二人目の怪盗-14-




 なるほど、怪盗紳士が置いていった絵画は彼女の髪が短くなっている。すり替えられた絵に描かれた髪の短くなった彼女は何処かであったことがあるような気が確かにした。ちなみにはじめちゃんは見事に本物をみつけ、本物と模写をすり替え終えている。

「さくらちゃんの髪が切られちゃうのかな?」

 そう尋ねれば、彼女は自分の髪を摘む。

「うーん、頑張って伸ばしたんだけどな」

 さくらちゃんの声に、短いのも似合うと思う、と返そうとすれば、後ろから知らない手――しなやかな女性の手が伸びてきた。きゃっ、と二人で声を上げて振り返る。そこにいたのは醍醐さんである。

「あら、短いのも似合うんじゃないかしら?」
「醍醐さん……?」
「怪盗紳士さん、ですね」

 私の問いかけに彼女は「あら、わかってたの?」とおちゃらけた声を出した。

「飯塚龍一が来た時、嫌そうな顔をしてましたから」
「そうよ、あの男、私たちの事件にはノータッチなんだけど、違う事件を引っ提げてくるから厄介なの」
「では、貴方も死神くんと?」
「呼ばないわよ。何処かの白い怪盗さんじゃあるまいし、私は怒られちゃうわ」

 肩をすくめた彼女はそのままさくらちゃんの髪をすいた。

「失恋した女の子は髪を切るって言うけれど……髪を切ることが何かの踏ん切りにはなると思わない?」
「気持ちの切り替えにはなると思いますが……」

 そう私は返す。あれは個人の意思できるものではないだろうか。さくらちゃんは、怪盗紳士の言葉に何か考えて――切ってください、と怪盗紳士をみた。

「さくらちゃん」
「だって、たしかにこのままウジウジしてたら何もはじまらないもの」
「じゃあ、とびっきり美人にしなきゃね」

 怪盗紳士が彼女の髪に鋏を入れる。私はただそれを見つめる。器用な手だ。彼女の髪はあの肖像画のように短くなっていく。まるで美容師の様だ。ほら、肖像画くらいの短さよ、と告げた怪盗紳士がハンカチをさくらちゃんの口にあてる。そうして寝息を立てたさくらちゃんに怪盗紳士は私を見た。

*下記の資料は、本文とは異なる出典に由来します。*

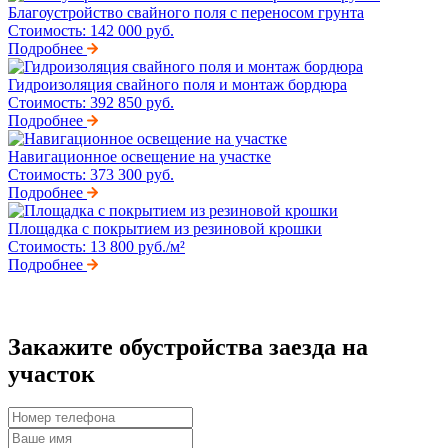
Благоустройство свайного поля с переносом грунта
Стоимость:
142 000 руб.
Подробнее
Гидроизоляция свайного поля и монтаж бордюра
Стоимость:
392 850 руб.
Подробнее
Навигационное освещение на участке
Стоимость:
373 300 руб.
Подробнее
Площадка с покрытием из резиновой крошки
Стоимость:
13 800 руб./м²
Подробнее
Закажите обустройства заезда на
участок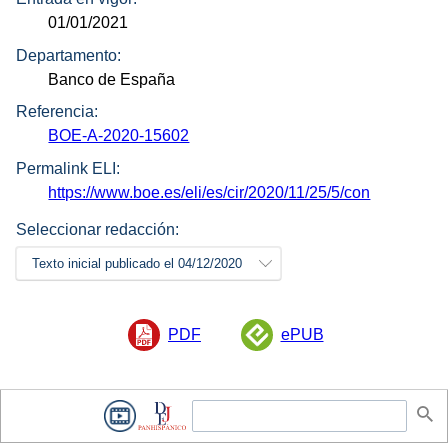
01/01/2021
Departamento:
Banco de España
Referencia:
BOE-A-2020-15602
Permalink ELI:
https://www.boe.es/eli/es/cir/2020/11/25/5/con
Seleccionar redacción:
Texto inicial publicado el 04/12/2020
PDF
ePUB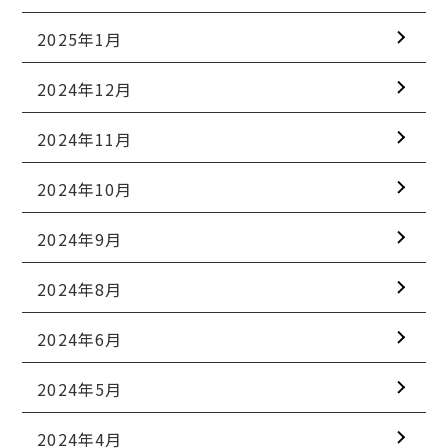
2025年1月
2024年12月
2024年11月
2024年10月
2024年9月
2024年8月
2024年6月
2024年5月
2024年4月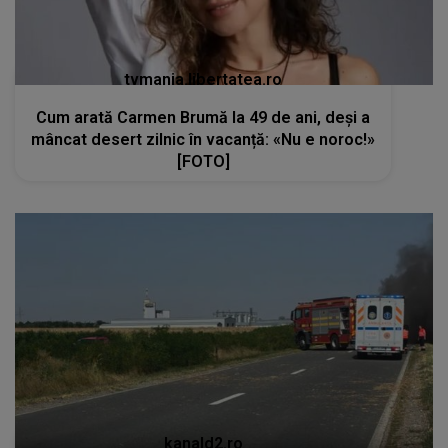
kanald2.ro
Eveniment rutier cumplit pe DN58B, urmat de
incendiu. Șoferul unui autoturism și-a pierdut
viața, după ce s-a izbit violent de un TIR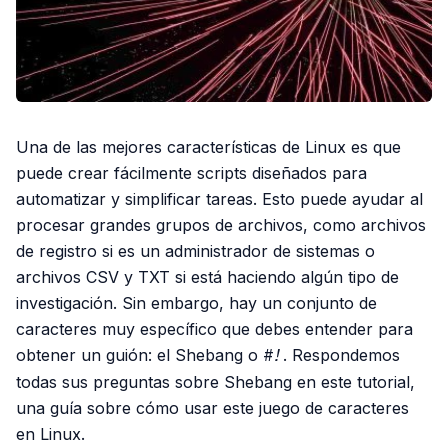
Una de las mejores características de Linux es que
puede crear fácilmente scripts diseñados para
automatizar y simplificar tareas. Esto puede ayudar al
procesar grandes grupos de archivos, como archivos
de registro si es un administrador de sistemas o
archivos CSV y TXT si está haciendo algún tipo de
investigación. Sin embargo, hay un conjunto de
caracteres muy específico que debes entender para
obtener un guión: el Shebang o
#!
. Respondemos
todas sus preguntas sobre Shebang en este tutorial,
una guía sobre cómo usar este juego de caracteres
en Linux.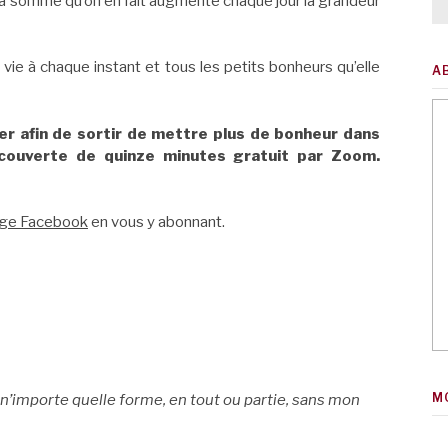
 la somme qu’on en fait augmente chaque jour la grandeur
a vie à chaque instant et tous les petits bonheurs qu’elle
A
er afin de sortir de mettre plus de bonheur dans
écouverte de quinze minutes gratuit par Zoom.
ge Facebook
en vous y abonnant.
M
 n’importe quelle forme, en tout ou partie, sans mon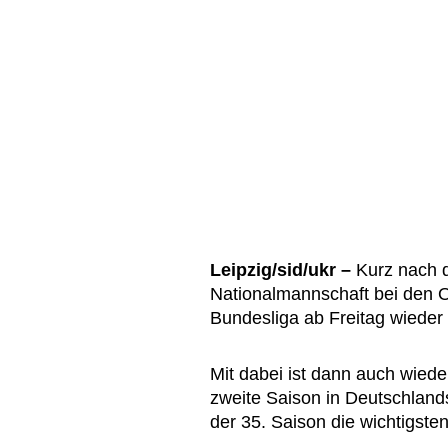
Leipzig/sid/ukr –
Kurz nach d
Nationalmannschaft bei den Ol
Bundesliga ab Freitag wieder 
Mit dabei ist dann auch wied
zweite Saison in Deutschland
der 35. Saison die wichtigste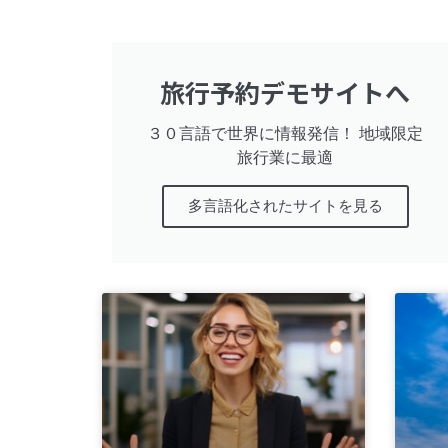
旅行予約デモサイトへ
３０言語で世界に情報発信！ 地域限定
旅行業に最適
多言語化されたサイトを見る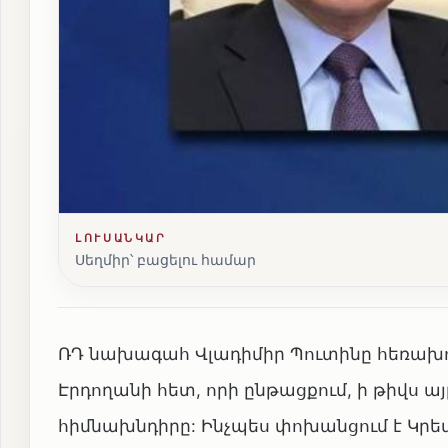
ԼՈՒՍԱՆԿԱՐ
Սեղմիր՝ բացելու համար
ՌԴ նախագահ Վլադիմիր Պուտինը հեռախո
Էրդողանի հետ, որի ընթացքում, ի թիվս ա
հիմնախնդիրը: Ինչպես փոխանցում է Կրեմլ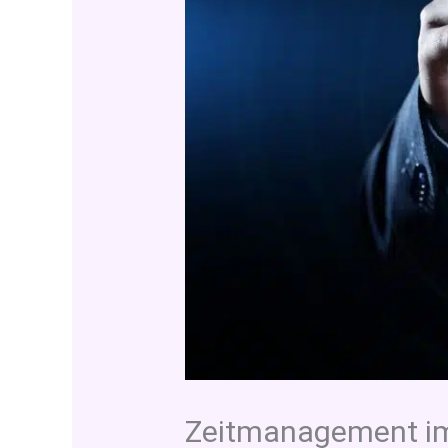
Zeitmanagement im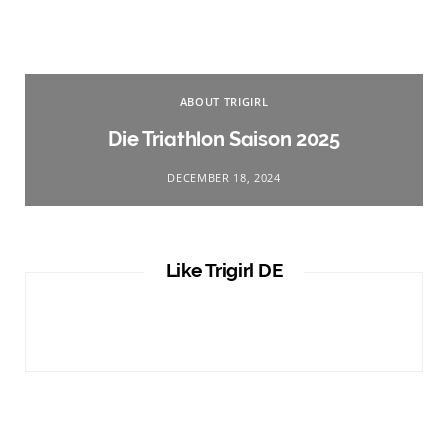
ABOUT TRIGIRL
Die Triathlon Saison 2025
DECEMBER 18, 2024
Like Trigirl DE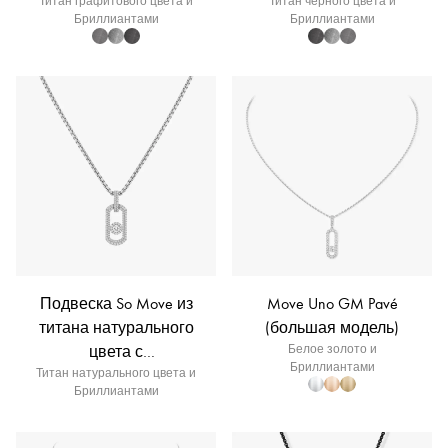
Титан графитового цвета и
Титан черного цвета и
Бриллиантами
Бриллиантами
Подвеска So Move из
Move Uno GM Pavé
титана натурального
(большая модель)
цвета с
Белое золото и
Бриллиантами
бриллиантовым паве
Титан натурального цвета и
Бриллиантами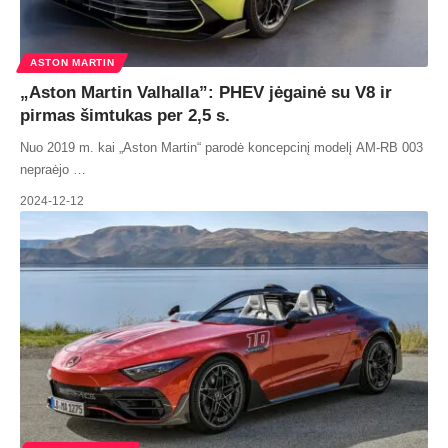
ASTON MARTIN
„Aston Martin Valhalla”: PHEV jėgainė su V8 ir
pirmas šimtukas per 2,5 s.
Nuo 2019 m. kai „Aston Martin“ parodė koncepcinį modelį AM-RB 003
nepraėjo …
2024-12-12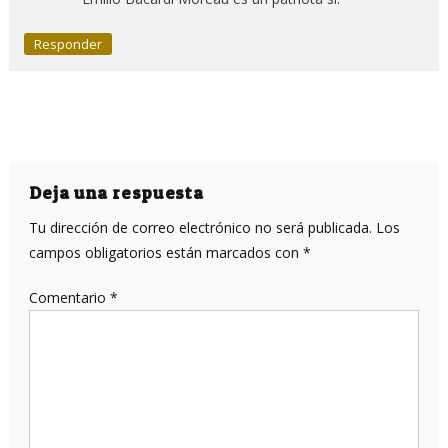
Responder
Deja una respuesta
Tu dirección de correo electrónico no será publicada.
Los
campos obligatorios están marcados con
*
Comentario
*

「……貴方、私を捕まえるために来たのに捕まえないし、お友達を眠らせるのも止めもしないのね」
「私は確かに捕まえる協力をして欲しいとは頼まれましたが、探偵ではありません。探偵役がいないのであれば考えましたが、今回はぴったりな探偵役はいますしね。貴方がさくらちゃんや私に危害を加える気がないのもわかります」

 はじめちゃんと美雪ちゃんがいるなら、奇術師が出しゃばることでもない。快斗くんも恐らくはそう思っているのだろう。助言はするが基本的に手を出していない。少し楽しそうではあったけれど。それに危害を加える気があるならば、私も含めて最初から眠らせてしまえばよかったはなしだ。怪盗紳士はクスクスと笑う。

「貴方、お父さんに似てるって言われないかしら?」
「生憎、似るほど父とは関わりはありませんので」
「貴方の家族の事情は知らないけれど、そういうところも本当にそっくりだわ。どう? 一緒に怪盗業でもしてみる? 貴方なら事件をひっつけてこないし上手くやれる気がするわ」
「……せっかくのお誘いですが、お断りいたします」

 そう言って首を左右にふって、目を伏せる。

「私には、一緒にいたい人がいるので」

 共犯者となっても。そばにいたい人がいる。

「そう、残念ね。気が変わったら教えてほしいわ」

 怪盗紳士はそう言って私に近づくと、さくらちゃんと同じように口元にハンカチをあてた。私の意識は暗くなる。2回目だなぁ、と、頭の片隅で思いながら目を伏せた。